Родион прищурился с заметной ехидцей.
– А я говорил тебе… ну на фиг этих девочек! Лучше мальчик! Никаких тебе сексуальных домогательств или попыток соблазнить! Да и жениться не придется, если что…
– Родь, только не начинай, ладно? – нахмурился он в ответ.
– А что?! – сделал невинное лицо Родион. – Теперь это даже модно – периодически вставлять в свою речь слово «гей»! Гламурненько так, знаешь ли? – он уткнулся подбородком в скрещенные пальцы, сложил губы бантиком и захлопал на него коровьими ресницами. – Ах, вчера мы встречались в Пассаже, ах… с Мэтром, ах… он покупал носки своему возлюбленному, ах-ах-ах! – И восторгов… будто побывали на приеме у королевы – у Английской!
Виктор покосился на вальяжно развалившегося в кресле друга.

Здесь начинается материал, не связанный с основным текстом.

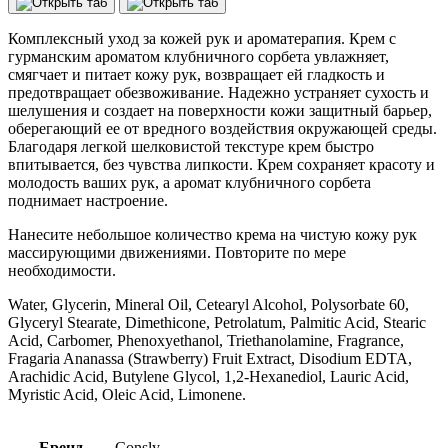
клубничного
сорбета
Комплексный уход за кожей рук и ароматерапия. Крем с
Consly
гурманским ароматом клубничного сорбета увлажняет,
Dessert
смягчает и питает кожу рук, возвращает ей гладкость и
Time
предотвращает обезвоживание. Надежно устраняет сухость и
Strawberry
шелушения и создает на поверхности кожи защитный барьер,
Sorbet
оберегающий ее от вредного воздействия окружающей среды.
Hand
Благодаря легкой шелковистой текстуре крем быстро
Cream
впитывается, без чувства липкости. Крем сохраняет красоту и
(100
молодость ваших рук, а аромат клубничного сорбета
мл
поднимает настроение.
Нанесите небольшое количество крема на чистую кожу рук
массирующими движениями. Повторите по мере
необходимости.
Water, Glycerin, Mineral Oil, Cetearyl Alcohol, Polysorbate 60,
Glyceryl Stearate, Dimethicone, Petrolatum, Palmitic Acid, Stearic
Acid, Carbomer, Phenoxyethanol, Triethanolamine, Fragrance,
Fragaria Ananassa (Strawberry) Fruit Extract, Disodium EDTA,
Arachidic Acid, Butylene Glycol, 1,2-Hexanediol, Lauric Acid,
Myristic Acid, Oleic Acid, Limonene.
Бренд
Consly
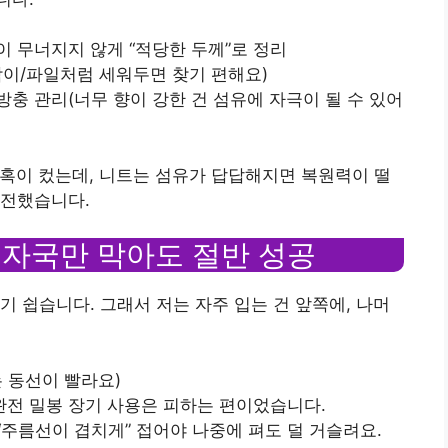
양이 무너지지 않게 “적당한 두께”로 정리
막이/파일처럼 세워두면 찾기 편해요)
·방충 관리(너무 향이 강한 건 섬유에 자극이 될 수 있어
유혹이 컸는데, 니트는 섬유가 답답해지면 복원력이 떨
안전했습니다.
이 자국만 막아도 절반 성공
기 쉽습니다. 그래서 저는 자주 입는 건 앞쪽에, 나머
는 동선이 빨라요)
 완전 밀봉 장기 사용은 피하는 편이었습니다.
 “주름선이 겹치게” 접어야 나중에 펴도 덜 거슬려요.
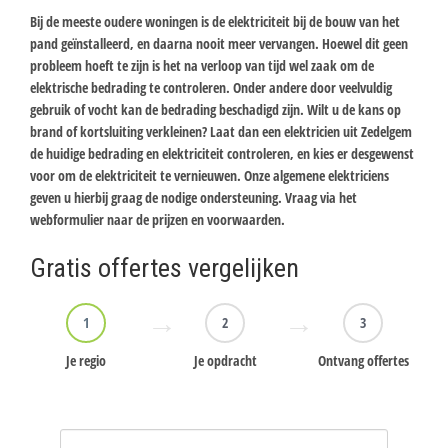
Bij de meeste oudere woningen is de elektriciteit bij de bouw van het
pand geïnstalleerd, en daarna nooit meer vervangen. Hoewel dit geen
probleem hoeft te zijn is het na verloop van tijd wel zaak om de
elektrische bedrading te controleren. Onder andere door veelvuldig
gebruik of vocht kan de bedrading beschadigd zijn. Wilt u de kans op
brand of kortsluiting verkleinen? Laat dan een elektricien uit Zedelgem
de huidige bedrading en elektriciteit controleren, en kies er desgewenst
voor om de elektriciteit te vernieuwen. Onze algemene elektriciens
geven u hierbij graag de nodige ondersteuning. Vraag via het
webformulier naar de prijzen en voorwaarden.
Gratis offertes vergelijken
1
2
3
Je regio
Je opdracht
Ontvang offertes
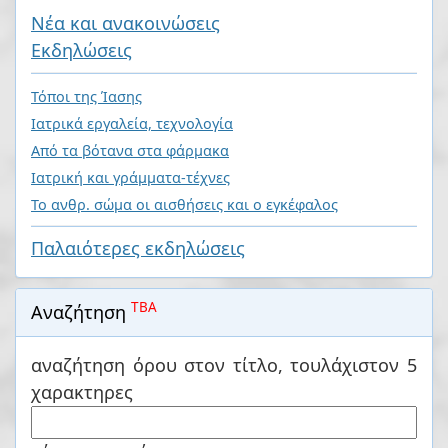
Nέα και ανακοινώσεις
Eκδηλώσεις
Τόποι της Ίασης
Ιατρικά εργαλεία, τεχνολογία
Από τα βότανα στα φάρμακα
Ιατρική και γράμματα-τέχνες
Το ανθρ. σώμα οι αισθήσεις και ο εγκέφαλος
Παλαιότερες εκδηλώσεις
TBA
Αναζήτηση
αναζήτηση όρου στον τίτλο, τουλάχιστον 5
χαρακτηρες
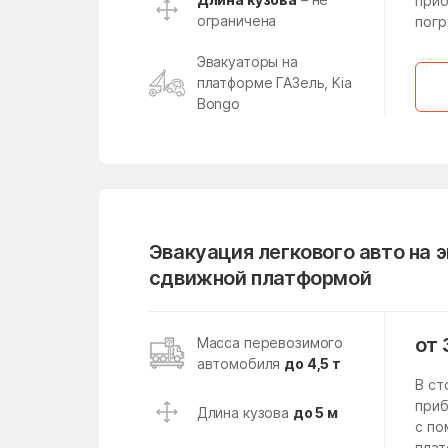
Киевский
приб
ограничена
погр
Климовск
Эвакуаторы на
Княжево
платформе ГАЗель, Kia
Bongo
Коломна
Конобеево
Кострово
Красноармейск
Краснознаменский
Эвакуация легкового авто на 
сдвижной платформой
Кратово
Кубинка
от 
Масса перевозимого
автомобиля
до 4,5 т
Кузяевского фарфорового
завода
В ст
приб
Длина кузова
до 5 м
Левошево
с п
плат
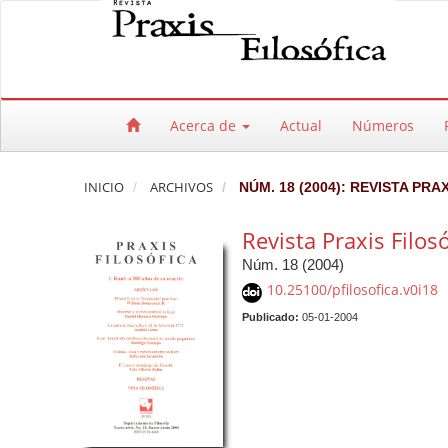
Salto rápido al contenido de la página
Navegación principal
Contenido principal
Barra lateral
Acerca de
Actual
Números
INICIO
ARCHIVOS
NÚM. 18 (2004): REVISTA PRA
Revista Praxis Filos
Núm. 18 (2004)
10.25100/pfilosofica.v0i18
Publicado:
05-01-2004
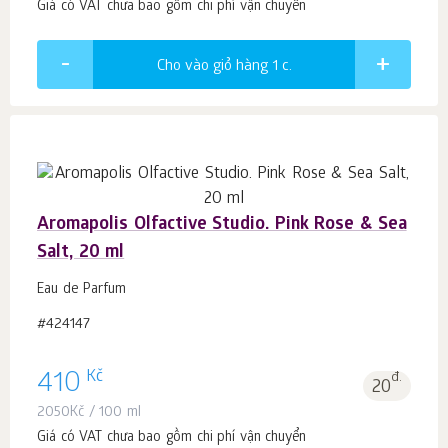
Giá có VAT chưa bao gồm chi phí vận chuyển
Cho vào giỏ hàng 1
c.
Aromapolis Olfactive Studio. Pink Rose & Sea
Salt, 20 ml
Eau de Parfum
#424147
Kč
410
đ.
20
2050
Kč
/ 100 ml
Giá có VAT chưa bao gồm chi phí vận chuyển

– Стало быть… ты больше не развлекаешься, прикладывая голубых мальчиков мордой об асфальт? – каверзно спросил он и услышал в ответ не менее каверзное:
– Старею, брат! Старею…
Отдаваясь от стен, по ресторану зарокотал сочный, басовитый смех Родиона…«Ах, да… партайгенносе Борман…» – с большой долей сарказма вспомнил Виктор о предстоящей встрече с господином Канеевым. Придирчивым взглядом в последний раз окинул в зеркале свою фигуру в темно-синем велюровом пальто, поправил алое кашне, подхватил кейс, перчатки и вышел в просторный, отделанный мрамором холл. Вызвал лифт. Внизу охранник, которому он кивнул, проходя мимо, почтительно привстал, проводив начальство до самых дверей долгим зачарованным взглядом. Ему никто не верил. Он один видел ту – другую тень, всегда сопровождавшую Виктора Павловича Лабушева. Генерального директора «Ламберт Оушен Кампани».
47 глава
Она домывала пол в коридоре, когда неожиданно раздался звонок в дверь. Принюхавшись, Малыш с шумом втянул воздух и завилял хвостом. Так он делал, если снаружи был кто-то свой. Слегка удивившись, что это «Хозяйку Медной Горы» принесло в такую рань, даже не спросив, кто там, Инна открыла дверь.
– О, это вы? Но кто же вам… Нет, как вы… – почувствовав, насколько бессвязна ее речь, она смущенно замолчала.
– Узнал, где вы живете?! – закончил он за нее. – Очень просто – спросил у дворника!